Des conditions « qui ne permettent plus d’assurer la mise à l’abri des enfants en danger ». Selon la travailleuse sociale, son service n’effectue plus le suivi des placements à domicile, suivant lequel un enfant est maintenu chez ses parents sous condition d’une intervention des travailleurs sociaux deux à trois fois par semaine. « Cette prise en charge est sous-traitée à l’association Le Chêne Vert. Et nous venons d’inscrire une petite fille sur leur “liste d’attente”. Elle est 50e… » déplore Laura Casimir. Un constat qui va bien au-delà d’un simple retard administratif, « les enfants qui attendent une place sont réellement en danger, parfois de mort », alerte-t-elle, faisant référence à une jeune fille ayant fait plusieurs tentatives de suicide en attendant son placement, ou encore à ce petit garçon de 8 ans, porté disparu avant d’avoir pu être pris en charge par l’ASE.
Les salariés du service Aide sociale à l’enfance de la MDS d’Aucamville, en grève, demandent donc la création de postes supplémentaires et l’ouverture de places pour l’accueil des enfants. Une pétition est d’ailleurs en ligne pour appuyer leurs revendications. Elles ont également été présentées, ce mardi 5 novembre, à une délégation du Conseil départemental de Haute-Garonne, composée notamment de Jean-Michel Fabre, vice-président en charge de l’Action sociale de proximité et Annie Vieu, vice-présidente en charge de la Protection de l’enfance. « Ils ont entendu, mais ne peuvent rien faire ! Il n’y aura pas de création de postes. Et pour libérer des places d’accueil, il a été évoqué la solution de ne plus prendre en charge les majeurs (l’ASE accompagne les enfants et jeunes de 0 à 21 ans, NDLR). Ce que nous ne pouvons entendre ! » relaye Laura Casimir.

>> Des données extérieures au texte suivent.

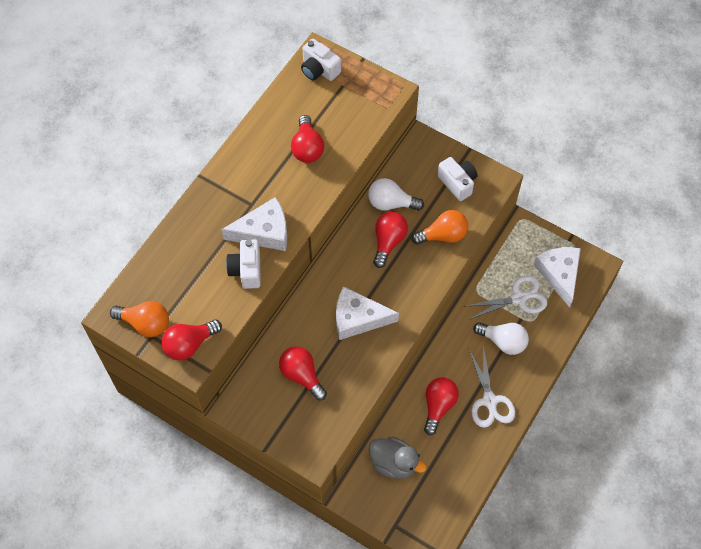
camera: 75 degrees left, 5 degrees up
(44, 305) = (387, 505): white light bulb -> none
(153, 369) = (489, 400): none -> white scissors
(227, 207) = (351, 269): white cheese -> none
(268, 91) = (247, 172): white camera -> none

« Le Conseil départemental, à l’instar de l’ensemble des Départements de France, est confronté à une situation budgétaire inédite, au regard des mesures annoncées dans le cadre de la Loi des Finances 2025. Ces deux dernières années, le Conseil départemental a perdu 253 millions d’euros de recettes, tandis que les besoins de la collectivité sont en hausse », précise la collectivité. Sébastien Vincini, président du Départemental et les élus, se disent cependant « déterminés à faire entendre leur voix au niveau national pour que des solutions concrètes soient établies, afin de retrouver la viabilité financière qui permettra d’assurer les missions essentielles du Conseil départemental dont l’action sociale reste l’ADN ».
Dans l’expectative, les salariés de la MDS restent en grève et pourraient être rejoints par ceux de 27 autres Maisons départementales des solidarités de Haute-Garonne. Une décision qui sera prise lors d’une réunion de l’intersyndicale, le 26 novembre prochain.